Он сшиб еще один цветок.
«Но, Господи, ведь мы же оба в непростом положении! Оба!.. Это дитя и я! И генерал лорд Эдвард Кэмпион, и леди Клодин Сэндбах, и достопочтенный Пол, член парламента, хоть и отстраненный, – все охотно пересказывают эту историю… Как и сорок беззубых и старомодных членов клуба, которые охотно поделятся этой вестью с другими; а есть ведь еще бесчисленные списки гостей салонов, из которых тебя с огромным удовольствием вычеркнут, мой мальчик!.. Мой милый мальчик, мне так жаль, старейший друг твоего отца… Боже мой, фисташки в том заливном! Вот откуда отрыжка! Сдается мне, завтрак был не так уж хорош! При том, что у меня очень крепкий желудок – может переварить что угодно, – так нет же! Мрачные мысли; истеричность, как у той большеглазой проститутки! И по той же причине! Неправильный рацион, неправильный образ жизни: блюда, рассчитанные на охотников, съедены людьми, ведущими сидячий образ жизни. Англия, страна пилюль… Немцы ее так и называют – Das Pillen-Land. Довольно точно… А еще эти обеды на открытом воздухе, будь они прокляты: диетическая вареная баранина, репа, – сидячий образ жизни… и весь день вдыхаешь эти отвратительные запахи, хуже которых нет во всем свете! Однако я ведь столь же беден, сколь и она. Сильвия так же порочна, как и Дюшемен!.. Никогда об этом не думал… Неудивительно, что после мяса болит желудок… главный признак неврастении… Что за неразбериха! Бедный Макмастер! Его песенка спета. Несчастный прохвост – лучше бы он влюбился в эту светловолосую девушку. Песня о „Горянке Мэри“ на стихи Бёрнса удалась бы ему куда лучше, чем баллада Суинберна, в которой есть такие слова: „Вот она, смерть мужских желаний“… Можно было бы выбить эту строку у него на надгробии или на его визитке, которую он сунул новоиспеченной прерафаэлитской проститутке…»

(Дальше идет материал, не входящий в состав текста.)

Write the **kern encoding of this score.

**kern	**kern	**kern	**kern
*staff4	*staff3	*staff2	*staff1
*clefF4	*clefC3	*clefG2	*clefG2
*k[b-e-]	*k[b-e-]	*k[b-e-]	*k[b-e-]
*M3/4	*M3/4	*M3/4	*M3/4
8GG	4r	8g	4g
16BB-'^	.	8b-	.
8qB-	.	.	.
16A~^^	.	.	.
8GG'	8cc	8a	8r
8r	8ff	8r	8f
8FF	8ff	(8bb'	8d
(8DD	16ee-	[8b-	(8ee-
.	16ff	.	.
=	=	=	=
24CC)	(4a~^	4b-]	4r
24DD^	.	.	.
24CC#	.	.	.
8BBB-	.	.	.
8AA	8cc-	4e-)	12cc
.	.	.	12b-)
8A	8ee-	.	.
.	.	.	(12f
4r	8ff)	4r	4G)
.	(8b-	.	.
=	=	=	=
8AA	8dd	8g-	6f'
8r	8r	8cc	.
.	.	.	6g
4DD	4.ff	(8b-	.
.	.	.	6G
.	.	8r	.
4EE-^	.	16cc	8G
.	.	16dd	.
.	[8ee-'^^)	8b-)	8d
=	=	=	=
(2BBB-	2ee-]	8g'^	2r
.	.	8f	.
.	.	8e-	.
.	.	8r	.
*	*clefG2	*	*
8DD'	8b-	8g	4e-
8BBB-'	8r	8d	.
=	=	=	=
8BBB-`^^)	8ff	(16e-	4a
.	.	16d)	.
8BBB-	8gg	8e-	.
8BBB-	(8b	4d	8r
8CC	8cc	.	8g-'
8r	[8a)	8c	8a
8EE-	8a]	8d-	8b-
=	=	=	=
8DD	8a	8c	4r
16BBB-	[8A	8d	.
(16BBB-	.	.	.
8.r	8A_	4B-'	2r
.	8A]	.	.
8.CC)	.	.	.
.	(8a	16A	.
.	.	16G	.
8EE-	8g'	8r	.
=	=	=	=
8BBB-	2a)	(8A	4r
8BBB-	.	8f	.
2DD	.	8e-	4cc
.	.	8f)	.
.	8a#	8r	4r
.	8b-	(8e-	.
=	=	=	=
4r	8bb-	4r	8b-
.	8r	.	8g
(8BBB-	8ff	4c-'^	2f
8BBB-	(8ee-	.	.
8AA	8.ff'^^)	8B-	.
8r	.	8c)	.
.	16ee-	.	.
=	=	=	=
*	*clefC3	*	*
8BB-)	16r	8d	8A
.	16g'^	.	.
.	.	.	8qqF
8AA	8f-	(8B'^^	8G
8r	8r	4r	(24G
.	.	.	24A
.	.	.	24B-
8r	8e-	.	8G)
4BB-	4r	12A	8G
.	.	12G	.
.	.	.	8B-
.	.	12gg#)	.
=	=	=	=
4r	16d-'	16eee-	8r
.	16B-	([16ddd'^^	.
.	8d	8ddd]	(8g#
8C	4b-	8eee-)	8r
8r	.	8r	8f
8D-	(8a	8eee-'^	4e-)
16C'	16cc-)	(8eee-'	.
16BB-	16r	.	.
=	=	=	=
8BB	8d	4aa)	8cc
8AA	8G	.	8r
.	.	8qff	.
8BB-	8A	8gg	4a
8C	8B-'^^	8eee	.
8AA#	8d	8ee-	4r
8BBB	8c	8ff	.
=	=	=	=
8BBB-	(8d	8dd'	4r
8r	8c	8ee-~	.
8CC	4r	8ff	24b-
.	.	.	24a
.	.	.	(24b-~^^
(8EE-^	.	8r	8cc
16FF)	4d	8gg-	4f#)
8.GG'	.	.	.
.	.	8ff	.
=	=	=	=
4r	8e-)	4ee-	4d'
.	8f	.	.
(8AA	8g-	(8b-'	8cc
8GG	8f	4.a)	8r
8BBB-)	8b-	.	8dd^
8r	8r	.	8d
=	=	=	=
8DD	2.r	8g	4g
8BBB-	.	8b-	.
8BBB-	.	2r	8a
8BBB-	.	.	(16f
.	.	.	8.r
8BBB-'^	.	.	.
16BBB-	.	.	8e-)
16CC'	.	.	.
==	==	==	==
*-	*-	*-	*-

Вдруг он резко остановился. Он внезапно понял, что нельзя ему гулять вместе со своей юной спутницей!
– Черт побери, – сказал он сам себе, – а ведь Сильвии это только на руку… кому какая разница! Пускай. Все равно ее, вероятно, уже давно вычеркнули из списков гостей во многих местах… как суфражистку!
Мисс Уонноп, которую отделяло от него расстояние крикетного удара, ловко перебралась через невысокую изгородь по приставленной к ней лесенке: левую ногу поставила на нижнюю ступеньку, правую – на верхнюю перекладину, левой ногой оттолкнулась от следующей ступеньки и спрыгнула на белую, пыльную дорогу, которую им, вне всяких сомнений, предстояло перейти. Она стояла спиной к нему и ждала… Ее резвые шаги, ее чарующий взгляд, спина – все это теперь вызывало в нем безумную жалость. Допустить, чтобы она стала героиней скандала, – все равно что подрезать крылья щеглу, этому красивому, золотисто-белому, нежному созданию, крылья которого, кажется, своими взмахами создают в лучах солнца легкую дымку. Проклятие! Предать ее скандалу – преступление пострашнее, чем ослеплять зябликов, что иногда проделывают любители птиц… Его переполняло сочувствие!